▸ PROVIDED TEXT
Re: [PATCH bpf-next v5 3/8] bpf: per-cgroup lsm flavor

Martin KaFai Lau <kafai@xxxxxx> · Tue, 26 Apr 2022 17:10:06 -0700

On Tue, Apr 19, 2022 at 12:00:48PM -0700, Stanislav Fomichev wrote:
> +static void bpf_cgroup_storages_unlink(struct bpf_cgroup_storage *storages[])
> +{
> +	enum bpf_cgroup_storage_type stype;
> +
> +	for_each_cgroup_storage_type(stype)
> +		bpf_cgroup_storage_unlink(storages[stype]);
> +}
> +
>  /* Called when bpf_cgroup_link is auto-detached from dying cgroup.
>   * It drops cgroup and bpf_prog refcounts, and marks bpf_link as defunct. It
>   * doesn't free link memory, which will eventually be done by bpf_link's
> @@ -166,6 +256,16 @@ static void bpf_cgroup_link_auto_detach(struct bpf_cgroup_link *link)
>  	link->cgroup = NULL;
>  }
>  
> +static void bpf_cgroup_lsm_shim_release(struct bpf_prog *prog,
> +					enum cgroup_bpf_attach_type atype)
> +{
> +	if (prog->aux->cgroup_atype < CGROUP_LSM_START ||
> +	    prog->aux->cgroup_atype > CGROUP_LSM_END)

▸ DATASET RECORDS
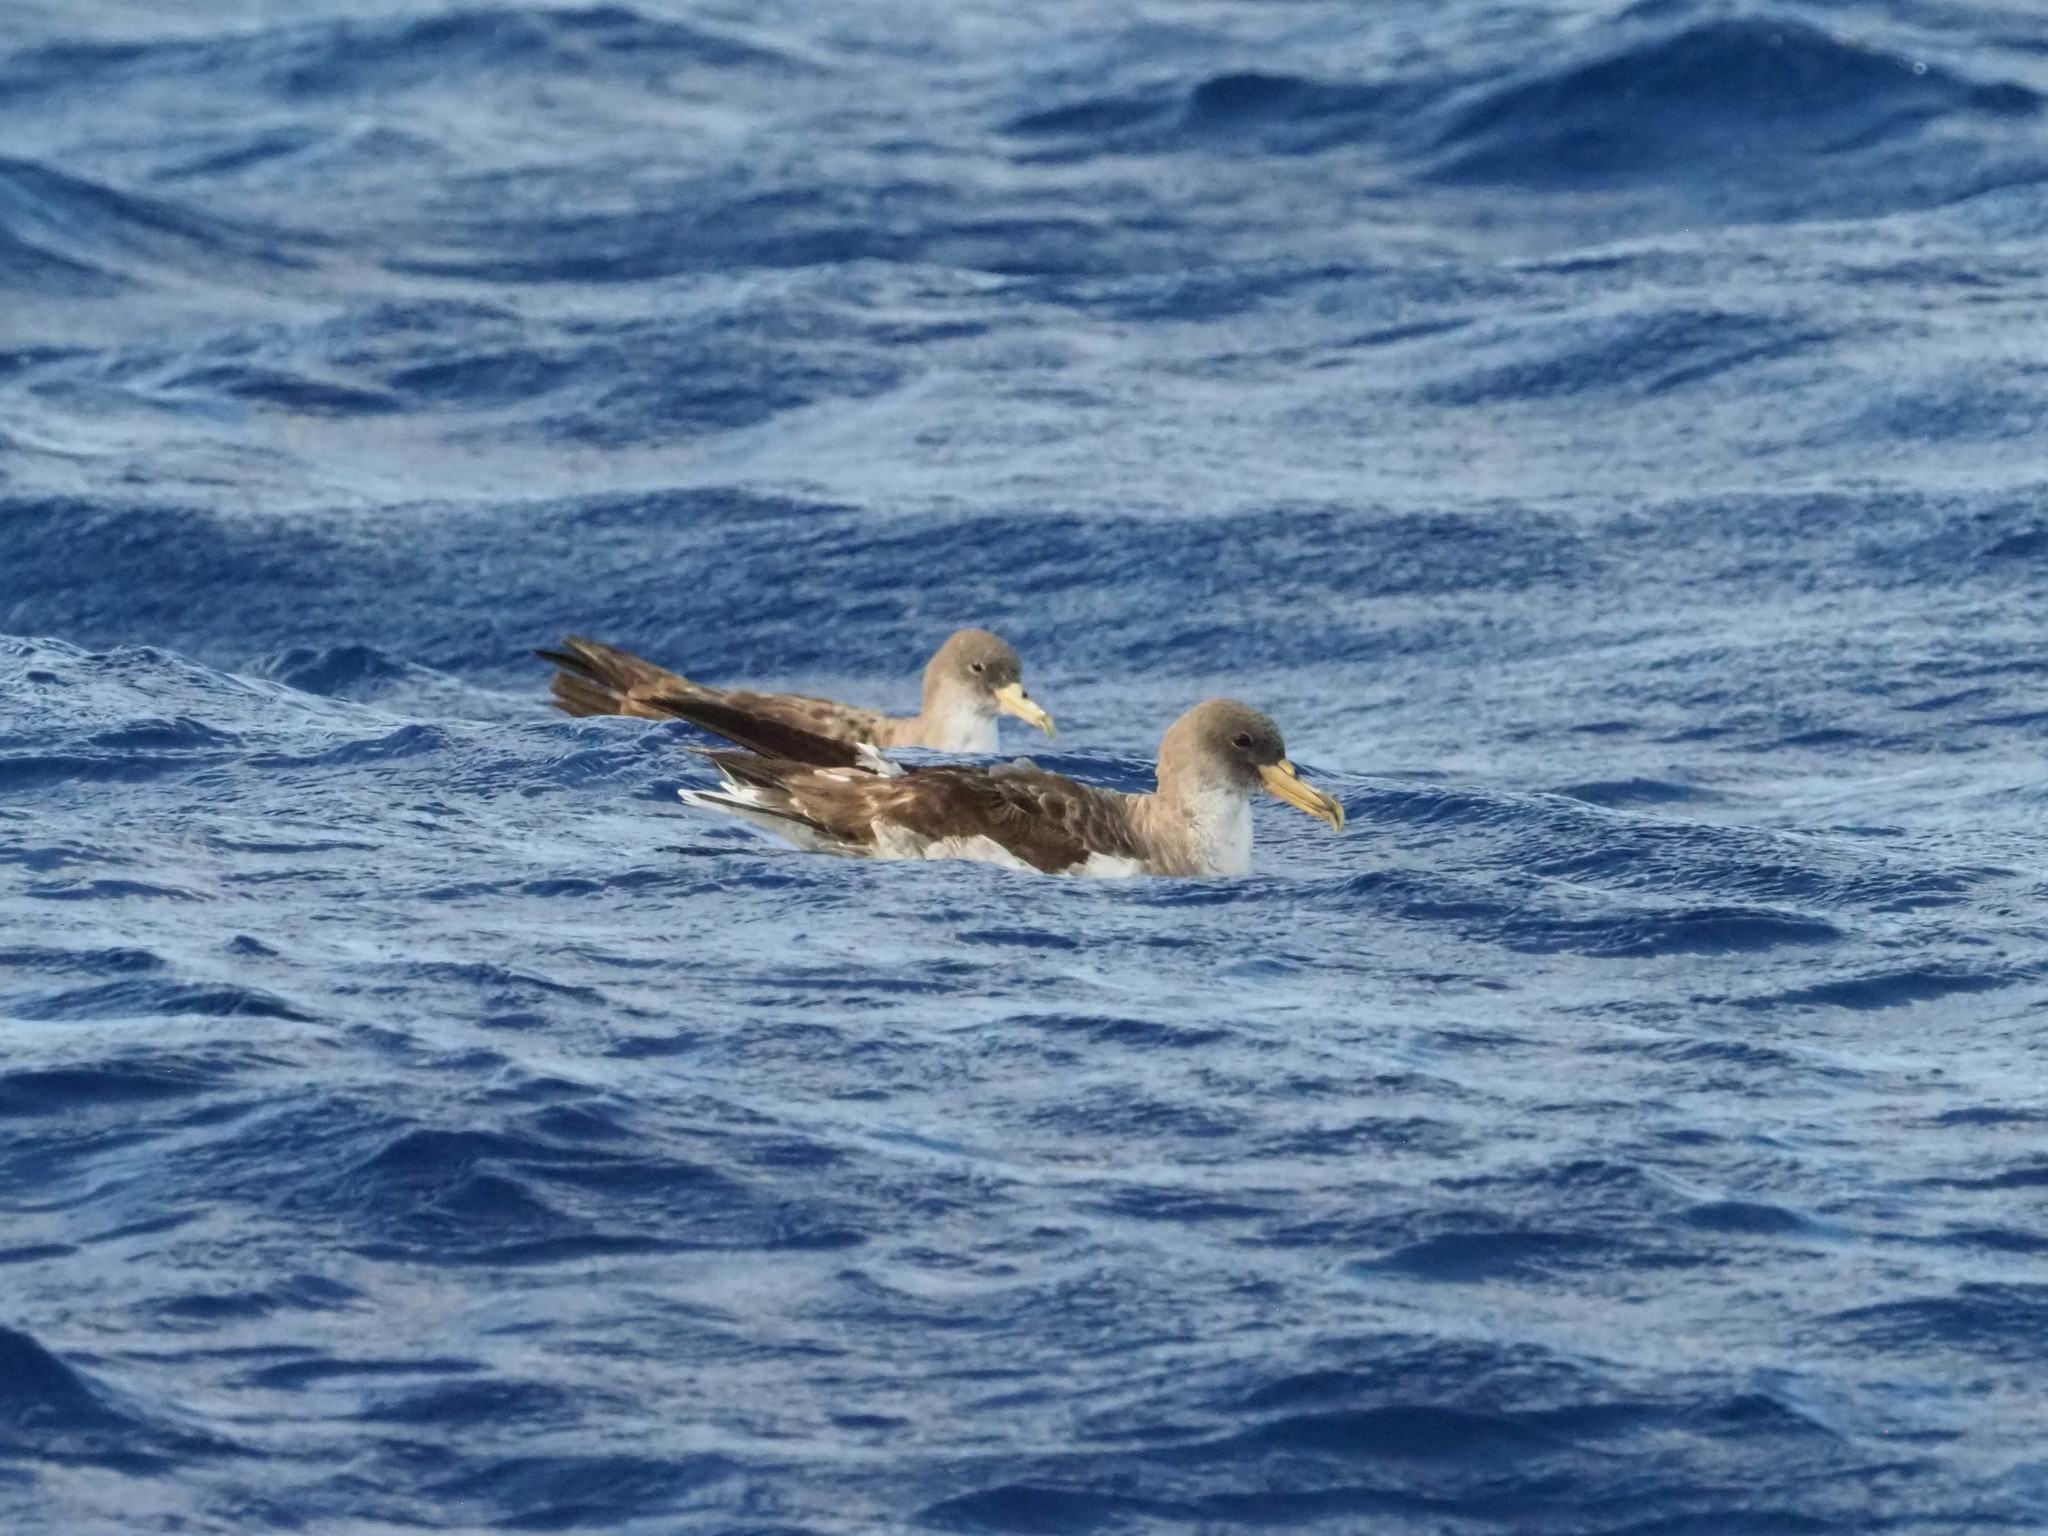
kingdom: Animalia
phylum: Chordata
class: Aves
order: Procellariiformes
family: Procellariidae
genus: Calonectris
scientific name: Calonectris diomedea
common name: Cory's shearwater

▸ TASK DESCRIPTION
Write the next part of the BPF cgroup patch reply, picking up right after its final line.

▸ RESULT OF THIS EXERCISE
> +		return;
> +
> +	bpf_trampoline_unlink_cgroup_shim(prog);
> +}
> +
>  /**
>   * cgroup_bpf_release() - put references of all bpf programs and
>   *                        release all cgroup bpf data
> @@ -190,10 +290,18 @@ static void cgroup_bpf_release(struct work_struct *work)
>  
>  		hlist_for_each_entry_safe(pl, pltmp, progs, node) {
>  			hlist_del(&pl->node);
> -			if (pl->prog)
> +			if (pl->prog) {
> +				if (atype == BPF_LSM_CGROUP)
> +					bpf_cgroup_lsm_shim_release(pl->prog,
> +								    atype);
>  				bpf_prog_put(pl->prog);
> -			if (pl->link)
> +			}
> +			if (pl->link) {
> +				if (atype == BPF_LSM_CGROUP)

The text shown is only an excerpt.